Any clinic in Galkayo with an X-ray machine would have to be run by a real doctor. I doubted the pirates would present me to one. But I saw good reason to hold out for a demand just beyond the bosses’ reach: I wanted to force them to let me go. This cloudy design was a far more serious proposition than protesting a missing bowl of beans, and it had to be approached with care, since the bosses would shut down any protest that posed a direct threat to their ransom. I thought a defiant, showy strike would invite beatings or torture. But I could imagine escalating a small misunderstanding to a justified, disciplined protest.
From stray reports on the BBC I had gathered that a human could last a month without food, given water to drink. Without water I would die in three days. I wondered if the pirates would confiscate my liquids. But the injury to my leg went against every rule, as Dhuxul and Madobe both understood.
I navigated the first day with water, tea, milk, and mango juice. I just rationed supplies. Half a bottle of juice and one cup of milk per day, plus one bottle of water, felt right. I could anticipate the gnawing hunger, and I handled the panic.
On the second day I felt a heavy, hollow depression from the moment I woke up to pee. The panic returned. My brain went groping for a way to rationalize my self-starvation, but all it found was a stubborn refusal to let Madobe off the hook.
By the end of the third day the men had begun to worry. Abdul, the effeminate guard, came in to hand me a greasy package of sambusi.
“No,” I said.
“No problem!” he whispered. Our little secret. He motioned for me to hide them, so I ate one and hid the rest. My body sponged up the nutrition and I felt better for about two hours.
Abdul and Bashko came in the next morning and said, “Michael! Doctor tonight! Chum-chum okay.”
“Mm-hmm.”
It was a ploy, but I noticed my advantage. I had demanded an X-ray. I could take them at their word, eat a snack, and if I still had no X-ray “tonight”—which seemed unlikely—I could resume the protest in the morning.
“Okay,” I said, and let them serve me a bowl of beans.
My leg had improved, and I knew the bone was only bruised, not fractured. But I limped convincingly to the
toilet, which kept Madobe’s sarcasm in check. He always watched me with alert, half-mocking eyes for evidence that I was just fine.
That evening, I went to sleep without knowing the state of my own hunger strike. No doctor had arrived. Bashko pretended we were back to normal in the morning and delivered a bowl of beans. With my stomach rumbling, I said, “No doctor, no chum-chum!”
“Fucking!”
The hunger intensified every day. It made me scrappy and mean.
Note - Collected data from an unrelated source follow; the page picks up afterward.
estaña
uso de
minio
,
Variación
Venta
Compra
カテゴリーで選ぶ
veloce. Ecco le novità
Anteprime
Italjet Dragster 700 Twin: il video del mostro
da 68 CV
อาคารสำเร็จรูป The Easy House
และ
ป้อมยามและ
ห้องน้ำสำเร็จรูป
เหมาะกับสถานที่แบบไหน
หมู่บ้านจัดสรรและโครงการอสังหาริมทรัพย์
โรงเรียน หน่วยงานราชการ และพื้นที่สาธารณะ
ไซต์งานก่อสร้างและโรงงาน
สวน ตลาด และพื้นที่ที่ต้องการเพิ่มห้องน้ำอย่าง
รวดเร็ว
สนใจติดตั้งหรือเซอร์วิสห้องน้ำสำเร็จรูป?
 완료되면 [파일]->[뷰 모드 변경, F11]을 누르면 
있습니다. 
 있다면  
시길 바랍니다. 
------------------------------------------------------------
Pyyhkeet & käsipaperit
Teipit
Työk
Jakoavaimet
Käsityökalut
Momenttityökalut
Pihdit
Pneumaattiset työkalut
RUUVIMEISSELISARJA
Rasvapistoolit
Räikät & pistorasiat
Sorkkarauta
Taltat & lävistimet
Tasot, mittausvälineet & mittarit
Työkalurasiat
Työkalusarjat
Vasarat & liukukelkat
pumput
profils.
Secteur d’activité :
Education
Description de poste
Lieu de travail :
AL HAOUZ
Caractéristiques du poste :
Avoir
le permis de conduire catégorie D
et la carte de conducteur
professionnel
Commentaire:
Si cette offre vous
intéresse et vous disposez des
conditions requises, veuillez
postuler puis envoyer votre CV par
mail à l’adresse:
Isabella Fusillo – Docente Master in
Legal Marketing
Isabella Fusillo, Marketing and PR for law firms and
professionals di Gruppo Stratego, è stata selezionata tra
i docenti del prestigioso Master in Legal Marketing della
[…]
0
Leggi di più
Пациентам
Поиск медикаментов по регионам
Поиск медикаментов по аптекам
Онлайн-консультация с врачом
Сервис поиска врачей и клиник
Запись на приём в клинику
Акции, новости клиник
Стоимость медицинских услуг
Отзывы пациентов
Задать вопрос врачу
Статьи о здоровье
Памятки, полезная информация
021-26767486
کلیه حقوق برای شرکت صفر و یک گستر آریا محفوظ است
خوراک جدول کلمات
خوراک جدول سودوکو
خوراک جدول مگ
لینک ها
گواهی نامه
During my fierce and starving afternoons I nursed every old, familiar prisoner’s grievance. I resented the guards’ resentment, I loathed their guns, I hated their religion. I thought of them as enemies who lived on such a deep circle of hell that they owed me a profound moral debt from the first sluggish hours of the morning, when they unlocked my chains, opened the clanking shutters, and granted me permission to pee. These grievances weren’t new, but the hunger stripped them raw, and the longer I turned them over in my head the more I had to face my own mistakes, until the emotional balance I nurtured to survive an average day seemed to burst into black smoke and spiral like a crashing plane. On these occasions I could screw myself into the ground with memories of my capture in President Alin’s car and my warm swim in the ocean off the Naham 3—my feelings of guilt, my suffering mother, my helpless relatives and friends—and this easy lurch from righteous anger to self-recrimination made me rotten-minded with rage. Part of me still begged for vengeance. Part of me still wanted suicide. I still pulled at my chain, psychologically, like a junkyard dog.
On day five, I had to review my motivations. I felt weak. I wanted the struggle to end. The pirates hinted that liberty was imminent—“Chum-chum, okay!”—but in my undernourished state I thought their wispy gossip and promises of freedom were more maddening than the raw passage of time. I learned to listen with distant bemusement, the way an old man watches TV.